Hong Sangsoo, South Korea, 1998, 110m
Korean with English subtitles
Hong Sangsoo followed his acclaimed 1996 debut, The Day a Pig Fell into the Well, with this understated diptych concerning a popular retreat in Kangwon, a mountainous region near Seoul. At first, the film centers on the recently single Jisook, who joins two friends on vacation and falls into a romantic entanglement with a local policeman. Then, the focus shifts to a listless professor, Sangkwon, visiting Kangwon at the same time as Jisook. Already in his sophomore feature, Hong’s soon-to-be signatures of knotted affairs and boozy small talk unfold across a bold yet unassuming structural experiment that invites multiple viewings. New 2K restoration. A Grasshopper Film release.

Still from Summer of ’85

Opening June 18—FLC
Summer of ’85 / Été ’85
François Ozon, 2020, France/Belgium, 100m
English and French with English subtitles
The French Riviera, 1985. Budding teenage writer Alexis (Félix Lefebvre, School’s Out, Rendez-Vous 2019) capsizes while he’s out sailing on a stormy afternoon, but he’s saved from certain death by the statuesque, mercurial David (Benjamin Voisin). They become fast friends, and Alexis starts working for David’s affectionate but scattered mother (Valeria Bruni Tedeschi, star and director of A Castle in Italy). Alexis’s attraction to David soon blossoms into passion, but turns, by the end of the summer, into a deeper meditation on mortality and the unknown. Awash in sun-kissed pastels and period-appropriate tracks from The Cure, Summer of ’85 is a cursed romance in the key of Rimbaud and Verlaine that pulls apart the comforts of nostalgia in the heat of the present. A Rendez-Vous with French Cinema 2021 selection. A Music Box release.

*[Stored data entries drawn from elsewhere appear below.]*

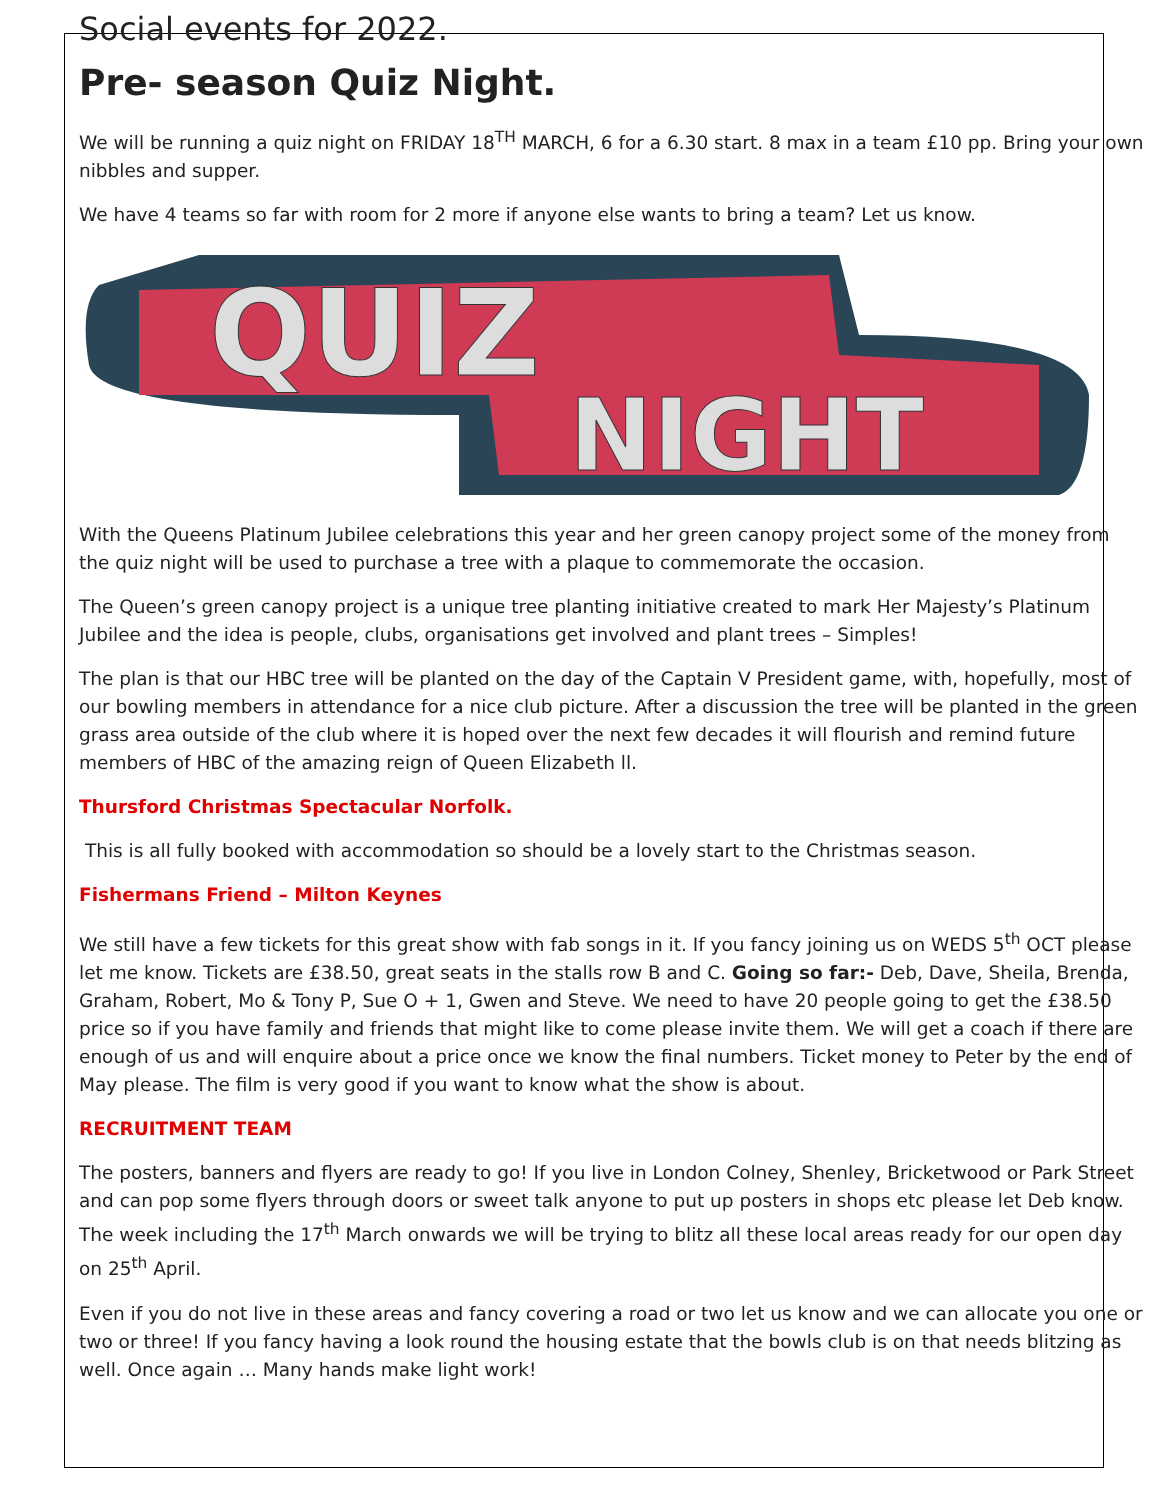Social events for 2022.
Pre- season Quiz Night.
We will be running a quiz night on FRIDAY 18<sup>TH</sup> MARCH, 6 for a 6.30 start. 8 max in a team £10 pp. Bring your own nibbles and supper.
We have 4 teams so far with room for 2 more if anyone else wants to bring a team? Let us know.
QUIZ
NIGHT
With the Queens Platinum Jubilee celebrations this year and her green canopy project some of the money from the quiz night will be used to purchase a tree with a plaque to commemorate the occasion.
The Queen’s green canopy project is a unique tree planting initiative created to mark Her Majesty’s Platinum Jubilee and the idea is people, clubs, organisations get involved and plant trees – Simples!
The plan is that our HBC tree will be planted on the day of the Captain V President game, with, hopefully, most of our bowling members in attendance for a nice club picture. After a discussion the tree will be planted in the green grass area outside of the club where it is hoped over the next few decades it will flourish and remind future members of HBC of the amazing reign of Queen Elizabeth ll.
Thursford Christmas Spectacular Norfolk.
This is all fully booked with accommodation so should be a lovely start to the Christmas season.
Fishermans Friend – Milton Keynes
We still have a few tickets for this great show with fab songs in it. If you fancy joining us on WEDS 5<sup>th</sup> OCT please let me know. Tickets are £38.50, great seats in the stalls row B and C. Going so far:- Deb, Dave, Sheila, Brenda, Graham, Robert, Mo & Tony P, Sue O + 1, Gwen and Steve. We need to have 20 people going to get the £38.50 price so if you have family and friends that might like to come please invite them. We will get a coach if there are enough of us and will enquire about a price once we know the final numbers. Ticket money to Peter by the end of May please. The film is very good if you want to know what the show is about.
RECRUITMENT TEAM
The posters, banners and flyers are ready to go! If you live in London Colney, Shenley, Bricketwood or Park Street and can pop some flyers through doors or sweet talk anyone to put up posters in shops etc please let Deb know. The week including the 17<sup>th</sup> March onwards we will be trying to blitz all these local areas ready for our open day on 25<sup>th</sup> April.
Even if you do not live in these areas and fancy covering a road or two let us know and we can allocate you one or two or three! If you fancy having a look round the housing estate that the bowls club is on that needs blitzing as well. Once again … Many hands make light work!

Still from The Woman Who Ran

Opening July 9—FLC
The Woman Who Ran
Hong Sangsoo, 2020, South Korea, 77m
Korean with English subtitles
Men are mostly, amusingly sidelined in Hong Sangsoo’s recent delight, which is anchored by the director’s regular collaborator—and real-life partner—Kim Minhee as the peripatetic Gamhee. Divided into three casually threaded yet distinct sections, the film follows Gamhee as she travels without her husband for the first time in years, visiting a succession of friends: two on purpose, one by chance. As usual, Hong allows the most minimal interactions to carry surprising weight, and uses subtle and sly narrative repetition to evoke a world of circular motion. The Woman Who Ran also features one of Hong’s most expert comic setpieces, a neighborly argument about stray cats that gets to the heart of the filmmaker’s lovingly crafted world of thwarted connections and everyday dysfunction. An NYFF58 selection. A Cinema Guild release.

 

Due to scheduling conflicts, Heidi Ewing’s I Carry You With Me will no longer be showing in our theaters.